While it is no longer surprising to state that streaming, in general, is altering the music business, certain kinds of music now have power like never before because of this new model.
Nielsen Music recently released its annual mid-year report, which takes a look at how the music industry is doing halfway through the year and lists which songs and albums are performing the best. This time around, the report revealed some fairly unsurprising stats, including the fact that streaming is still exploding, Ed Sheeran’s “Shape Of You” is the most popular track and Kendrick Lamar’s DAMN. is the album that the American public simply can’t get enough of. All of those could have been predicted, but there is one standout piece of information embedded in the document that is somewhat shocking.
For the first time since Nielsen started measuring music consumption in the United States, rock is no longer the top genre in terms of overall consumption.

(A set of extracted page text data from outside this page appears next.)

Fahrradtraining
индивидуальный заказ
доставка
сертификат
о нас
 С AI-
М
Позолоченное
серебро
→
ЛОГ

Instead, the combined genre of R&B and hip-hop has taken the crown, and while the two styles are fairly close to one another when it comes to percentages, the latter has pulled ahead, and it seems like it will continue to distance itself from the competition in the coming months and years.

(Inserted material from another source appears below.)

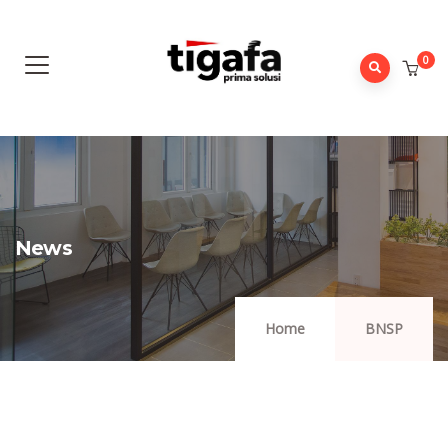
0
News
Home
BNSP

Hip-hop/R&B, on the other hand, is responsible for just over 29% of all on-demand streams across the country, and that is the only field that is growing noticeably. In fact, R&B/hip-hop is almost as popular on streaming services like Spotify and Apple Music than the next two genres (rock and pop) combined. At least seven of the top 10 most popular songs on streaming platforms in 2017 fit squarely into the hip-hop field, while another, Bruno Mars’ “That’s What I Like,” blends pop and R&B.
As fans of the biggest names in hip-hop and R&B—names like Drake and The Weeknd—continue to hit play over and over again on hit singles and just-released albums (or playlist projects in Drake’s case), the number of total songs streamed in the U.S. will continue to rise, and those styles will pull ahead further and further.